Last week, we started talking about hair and make-up vendors for your wedding day. As I mentioned in the previous column, many of the questions you need to ask and the pointers to keep in mind are similar for your hair stylist and your make-up artist. After all, the two professions are similar and made up of artistic people who use unconventional mediums (your hair and face) as their medium.
This week, we’re going to focus on make-up artists and what you need to have your trial and wedding day run as smoothly as possible. One thing I want to mention: Not everything will be perfect — at least not perfect in the conventional sense. Perfection is such a subjective term. You will have mishaps, delays, miscommunications, etc. What’s important to keep in mind is the need to minimize risk, and to take surprises in stride.
Questions to ask your make-up artist:
Do you come onsite or do I need to schedule an appointment at your salon/studio? Most of the make-up artists I have worked with will come onsite, even if they have their own studio or work out of a salon. But it’s important to ask anyway, as policies may differ. There may be fees associated with onsite appointments, or the artist may not have a salon/studio and will require onsite appointments.
How much time do you estimate the appointment will take? How long it takes to do your make-up will depend significantly on what you’re having done, the personal skill/speed of the technician and the artist-to-client ratio. Your vendor will be able to give you far more accurate time estimates than I could, so you should ask. Remember to consider adding time buffers to your appointments in case of unforeseen delays. I’m not saying there hasn’t been a wedding without any delays, but I am saying I haven’t been in, planned or attended one.
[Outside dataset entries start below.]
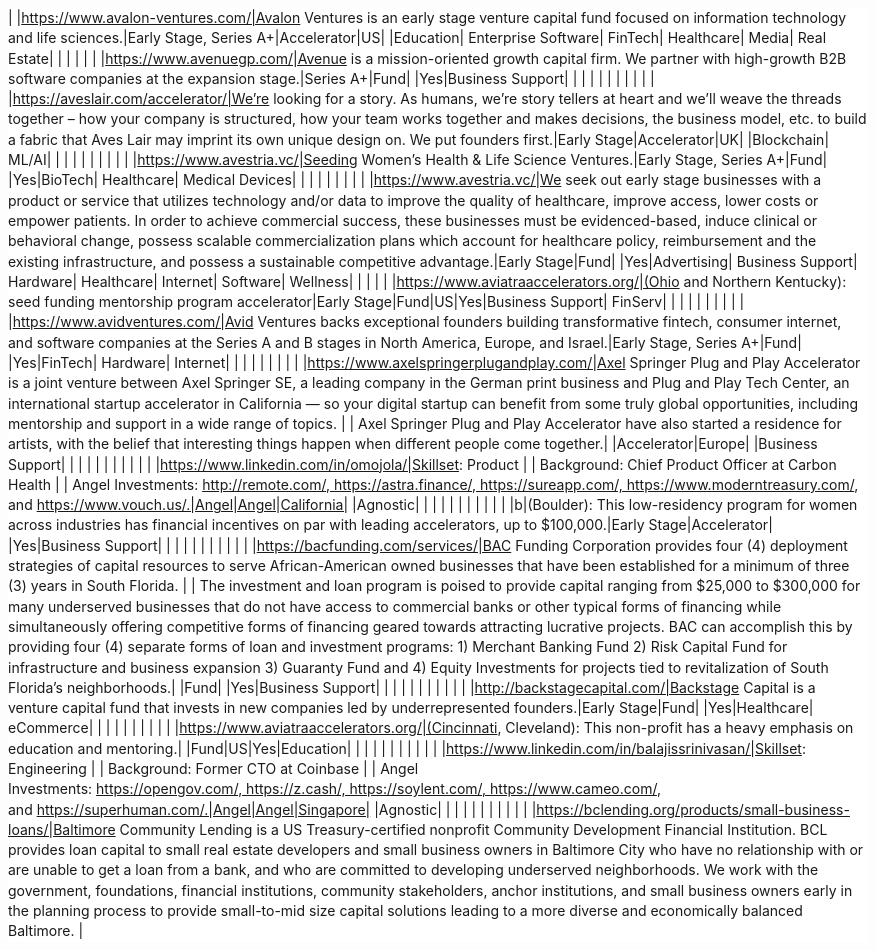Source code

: | |https://www.avalon-ventures.com/|Avalon Ventures is an early stage venture capital fund focused on information technology and life sciences.|Early Stage, Series A+|Accelerator|US| |Education| Enterprise Software| FinTech| Healthcare| Media| Real Estate| | | | |
| |https://www.avenuegp.com/|Avenue is a mission-oriented growth capital firm. We partner with high-growth B2B software companies at the expansion stage.|Series A+|Fund| |Yes|Business Support| | | | | | | | | |
| |https://aveslair.com/accelerator/|We’re looking for a story. As humans, we’re story tellers at heart and we’ll weave the threads together – how your company is structured, how your team works together and makes decisions, the business model, etc. to build a fabric that Aves Lair may imprint its own unique design on. We put founders first.|Early Stage|Accelerator|UK| |Blockchain| ML/AI| | | | | | | | |
| |https://www.avestria.vc/|Seeding Women’s Health & Life Science Ventures.|Early Stage, Series A+|Fund| |Yes|BioTech| Healthcare| Medical Devices| | | | | | | |
| |https://www.avestria.vc/|We seek out early stage businesses with a product or service that utilizes technology and/or data to improve the quality of healthcare, improve access, lower costs or empower patients. In order to achieve commercial success, these businesses must be evidenced-based, induce clinical or behavioral change, possess scalable commercialization plans which account for healthcare policy, reimbursement and the existing infrastructure, and possess a sustainable competitive advantage.|Early Stage|Fund| |Yes|Advertising| Business Support| Hardware| Healthcare| Internet| Software| Wellness| | | |
| |https://www.aviatraaccelerators.org/|(Ohio and Northern Kentucky): seed funding mentorship program accelerator|Early Stage|Fund|US|Yes|Business Support| FinServ| | | | | | | | |
| |https://www.avidventures.com/|Avid Ventures backs exceptional founders building transformative fintech, consumer internet, and software companies at the Series A and B stages in North America, Europe, and Israel.|Early Stage, Series A+|Fund| |Yes|FinTech| Hardware| Internet| | | | | | | |
| |https://www.axelspringerplugandplay.com/|Axel Springer Plug and Play Accelerator is a joint venture between Axel Springer SE, a leading company in the German print business and Plug and Play Tech Center, an international startup accelerator in California — so your digital startup can benefit from some truly global opportunities, including mentorship and support in a wide range of topics. |
| Axel Springer Plug and Play Accelerator have also started a residence for artists, with the belief that interesting things happen when different people come together.| |Accelerator|Europe| |Business Support| | | | | | | | | |
| |https://www.linkedin.com/in/omojola/|Skillset: Product |
| Background: Chief Product Officer at Carbon Health |
| Angel Investments: http://remote.com/, https://astra.finance/, https://sureapp.com/, https://www.moderntreasury.com/, and https://www.vouch.us/.|Angel|Angel|California| |Agnostic| | | | | | | | | |
| |b|(Boulder): This low-residency program for women across industries has financial incentives on par with leading accelerators, up to $100,000.|Early Stage|Accelerator| |Yes|Business Support| | | | | | | | | |
| |https://bacfunding.com/services/|BAC Funding Corporation provides four (4) deployment strategies of capital resources to serve African-American owned businesses that have been established for a minimum of three (3) years in South Florida. |
| The investment and loan program is poised to provide capital ranging from $25,000 to $300,000 for many underserved businesses that do not have access to commercial banks or other typical forms of financing while simultaneously offering competitive forms of financing geared towards attracting lucrative projects. BAC can accomplish this by providing four (4) separate forms of loan and investment programs: 1) Merchant Banking Fund 2) Risk Capital Fund for infrastructure and business expansion 3) Guaranty Fund and 4) Equity Investments for projects tied to revitalization of South Florida’s neighborhoods.| |Fund| |Yes|Business Support| | | | | | | | | |
| |http://backstagecapital.com/|Backstage Capital is a venture capital fund that invests in new companies led by underrepresented founders.|Early Stage|Fund| |Yes|Healthcare| eCommerce| | | | | | | | |
| |https://www.aviatraaccelerators.org/|(Cincinnati, Cleveland): This non-profit has a heavy emphasis on education and mentoring.| |Fund|US|Yes|Education| | | | | | | | | |
| |https://www.linkedin.com/in/balajissrinivasan/|Skillset: Engineering |
| Background: Former CTO at Coinbase |
| Angel Investments: https://opengov.com/, https://z.cash/, https://soylent.com/, https://www.cameo.com/, and https://superhuman.com/.|Angel|Angel|Singapore| |Agnostic| | | | | | | | | |
| |https://bclending.org/products/small-business-loans/|Baltimore Community Lending is a US Treasury-certified nonprofit Community Development Financial Institution. BCL provides loan capital to small real estate developers and small business owners in Baltimore City who have no relationship with or are unable to get a loan from a bank, and who are committed to developing underserved neighborhoods. We work with the government, foundations, financial institutions, community stakeholders, anchor institutions, and small business owners early in the planning process to provide small-to-mid size capital solutions leading to a more diverse and economically balanced Baltimore. |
Do you provide a trial run? If not, can I schedule one? Not all make-up artists offer a trial run, and certainly not for free. Some may charge you full price for a trial run, others may give you a discount and still others may include it in their wedding package fees. To avoid any misunderstandings, ask up front. You’ll know what to budget for and how to schedule your time.
Here are a few reminders for your make-up trial.
Tell your artist if you have any allergies or skin sensitivity. Most likely your artist will ask you about allergies and sensitivities. Tell the truth. And if s/he doesn’t ask, tell them anyway. A medical emergency is a pretty big price to pay for make-up on your wedding day. I don’t suggest you risk it.
You won’t look exactly like your picture. No matter how many people have told you that you resemble Katie Perry, you are not the same person. Your facial features, shape, skin tone and texture are all different from any person whose picture you bring to your artist to emulate. Your artist is different than the artist from the picture. They will use different techniques and have different tastes and preferences. Go into your appointment thinking about your photo as inspiration and not a blue print, and let your artist do what s/he does best: the art.
Trust the expert. Just as I said last week about hair stylists, your make-up artist is an expert. S/he has probably gone to school for years studying the best practices and techniques, not to mention the latest trends. Make-up artists not only have to go to school to hone their artistry, but they need to learn about chemistry and dermatology and a plethora of other studies.
Basically, try not to micromanage your vendor. If you are super intent on having your make-up done perfectly the way you do it, then you should do it yourself. If you hire a make-up artist, you need to trust his/her expertise and listen to their advice.
If you don’t like it, speak up. As with anything wedding vendor related, people join this industry for the money, but mostly to see happy clients. It’s important that you speak up if you don’t like something. Of course, be respectful, but your artist will understand. It’s important you like what you see in the mirror on the wedding day!